I think just reacting to films is in a way the most sincere and "pure" way of experiencing cinema. Especially if you wish to read about a film a lot after watching it. You're then risking post-watch bias. As in, you didn't really like the film, but you read a lot of people praising it, maybe interpreting it differently, and then you grow to appreciate it more. Yeah, appreciate is the word. But you didn't like it initially by your gut feeling/instinct. I'm not saying you shouldn't analyze films or anything like that, but if I dislike the "vibes", I don't care about the meaning.
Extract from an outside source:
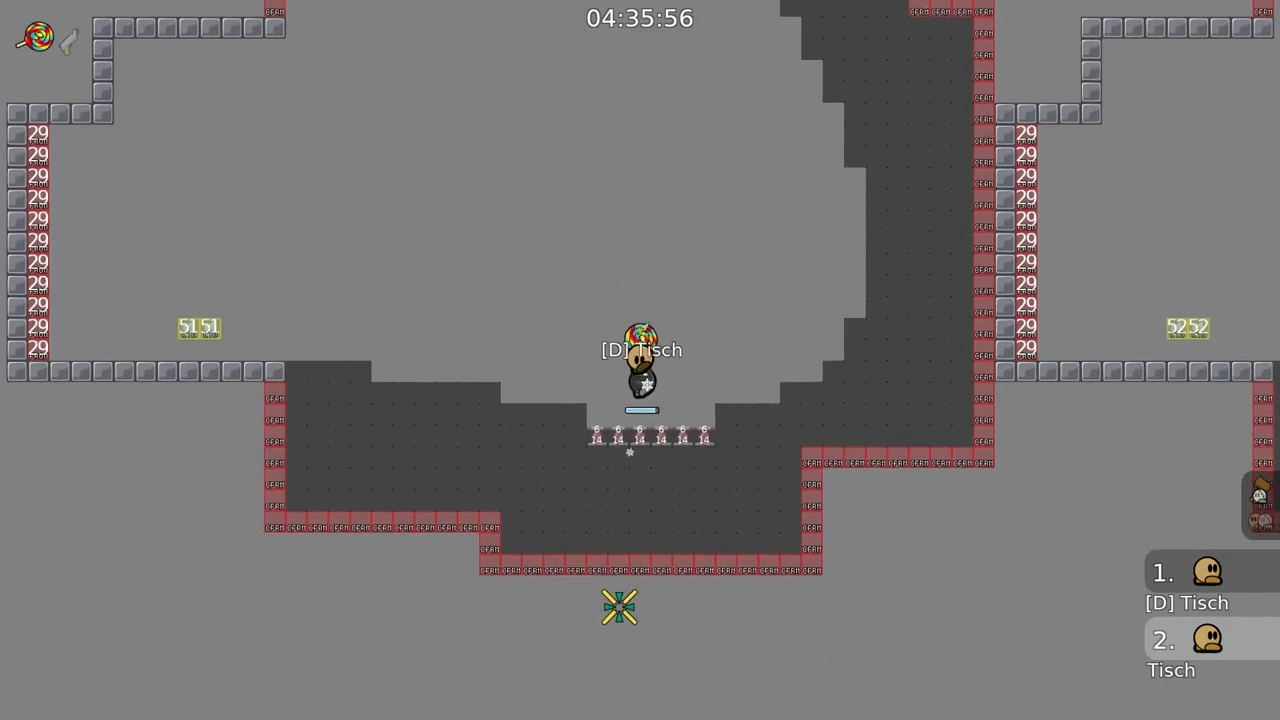
{"keys": [], "mouse": ["left", "right"], "events": [[283, "mouse_left", "down"]]}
I get it. And I agree that those risks exist. And then you get into the thing where you can't tell whether you're deriving enjoyment from the thing itself or from your own ability to find meaning in things whether it's there or not...which
then leads to wondering whether that's a meaningful distinction, or if all art deserves credit for creating that springboard for you. This is something that came up on the podcast with Slappy and I a lot.
All I had in mind when I said that, though, is the type of moviegoer who has a lot of immediate, visceral reactions to actors/genres/films, decides they just don't like them, and that's that. It's a very commoditized way of looking at movies that is technically within the letter of "just let yourself react" but not at all in the spirit of what you're describing.
It's the exact opposite for me. If something's unexplainable, I prefer to leave it that way. On many occasions, I didn't understand the film very well and then either thought about it myself or talked about it with somebody else, which cleared up some things. This readily made the film less enigmatic and therefore worse. I like the mystery. I like to not understand.
See, this is interesting, because part of my desire to explain is to find the genuinely inexplicable. If I am constantly trying to analyze my reaction to things, you may feel that spoils the purity of those emotions. But another way to look at it is that I can only spoil the ones that were not pure to begin with. That, in doing this, I may "cost" myself some wonder in the short term, but what
remains are the most transcendent and inexplicable reactions. It's kind of like trying to guess the ending to a mystery because it's more gratifying to be genuinely surprised while trying not to be.
Anyway, very much a "different strokes" kind of situation. I think all approaches will spoil some things. There are films I only love because of all the thinking I've done about them after the fact. I am essentially "trading" those loves for the ones I ruined through analysis.
Obviously, my feeling is that this has been a net gain, but whether it is or not, I think this kind of thing is pretty intrinsic to people and can't easily be turned off or changed, anyway.
Nice you mention this movie because I think Skinamarink could have been amazing but every time the director managed to build an interesting atmosphere, they had to resolve it in the most unsatisfying way by reaching for the boring toolset of generic horror.
I kind of agree. If you're interested, there are a lot of really good posts about it in some of the horror threads which are among my favorite exchanges on the site over the last few years. I think you'll find them agreeable, too: even though most involved love the film, there was a fair bit of agreement about its flaws, too. It definitely has problems, even if I think they pale in comparison to its accomplishments.